VII. Analyst’s Conclusion: Key Questions for the Case
This declaratory judgment action appears poised to focus less on a technical comparison for infringement and more on threshold questions of patent validity and enforceability stemming from the reissue process.
- A core issue will be one of reissue validity: Did the original patent’s disclosure, which only described a "plurality of arbors" for repositioning, provide adequate written description to support the new, broader claims (14-20) that omit this limitation? The court’s decision on whether this change violates the "original patent" requirement of 35 U.S.C. § 251 could be dispositive.
- A second central issue will be the enforceability of the patent: The complaint presents detailed allegations of inequitable conduct, including the intentional withholding of known, material prior art and the filing of a false inventor declaration. The court will have to weigh the evidence of materiality and intent to deceive, which, if proven, could render the entire patent unenforceable.

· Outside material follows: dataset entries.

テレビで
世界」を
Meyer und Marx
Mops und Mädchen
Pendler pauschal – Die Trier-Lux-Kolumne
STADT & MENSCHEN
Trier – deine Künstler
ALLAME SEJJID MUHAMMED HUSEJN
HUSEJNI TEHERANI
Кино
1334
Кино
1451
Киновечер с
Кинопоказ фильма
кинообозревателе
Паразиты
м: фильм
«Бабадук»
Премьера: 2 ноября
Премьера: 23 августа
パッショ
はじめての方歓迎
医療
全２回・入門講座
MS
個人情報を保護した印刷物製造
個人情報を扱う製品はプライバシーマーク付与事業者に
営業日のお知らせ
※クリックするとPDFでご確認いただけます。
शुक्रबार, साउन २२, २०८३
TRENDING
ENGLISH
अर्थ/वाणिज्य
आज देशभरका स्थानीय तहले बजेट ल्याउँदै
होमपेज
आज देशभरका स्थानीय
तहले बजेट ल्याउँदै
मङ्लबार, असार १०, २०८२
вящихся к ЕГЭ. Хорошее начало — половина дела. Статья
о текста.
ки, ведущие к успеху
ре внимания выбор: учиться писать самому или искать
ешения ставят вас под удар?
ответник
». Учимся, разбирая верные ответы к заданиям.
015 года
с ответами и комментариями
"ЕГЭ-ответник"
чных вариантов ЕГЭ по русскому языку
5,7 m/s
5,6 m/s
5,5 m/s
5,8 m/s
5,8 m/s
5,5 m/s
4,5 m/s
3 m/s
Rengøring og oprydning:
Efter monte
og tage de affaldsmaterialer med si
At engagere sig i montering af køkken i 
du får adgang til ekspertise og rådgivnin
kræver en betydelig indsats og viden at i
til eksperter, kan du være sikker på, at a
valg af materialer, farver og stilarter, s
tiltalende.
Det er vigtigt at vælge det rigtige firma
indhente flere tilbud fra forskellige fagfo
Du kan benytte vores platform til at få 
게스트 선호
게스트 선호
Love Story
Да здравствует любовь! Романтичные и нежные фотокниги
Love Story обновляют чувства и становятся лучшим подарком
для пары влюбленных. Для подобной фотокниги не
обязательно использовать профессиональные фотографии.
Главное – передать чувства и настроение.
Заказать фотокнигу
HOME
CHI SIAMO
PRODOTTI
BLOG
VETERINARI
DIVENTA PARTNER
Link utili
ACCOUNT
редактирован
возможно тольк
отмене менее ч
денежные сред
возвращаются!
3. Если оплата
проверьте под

- Finally, a key question for any surviving claims will be one of claim scope and factual infringement: Can the claim limitation requiring the elbow to be urged "against the internal surface" be met, especially in light of allegations that the patentee’s own inventors admitted this was a "mistake" and not how their own device works? This creates a significant potential for a non-infringement or invalidity finding based on the patentee's own statements.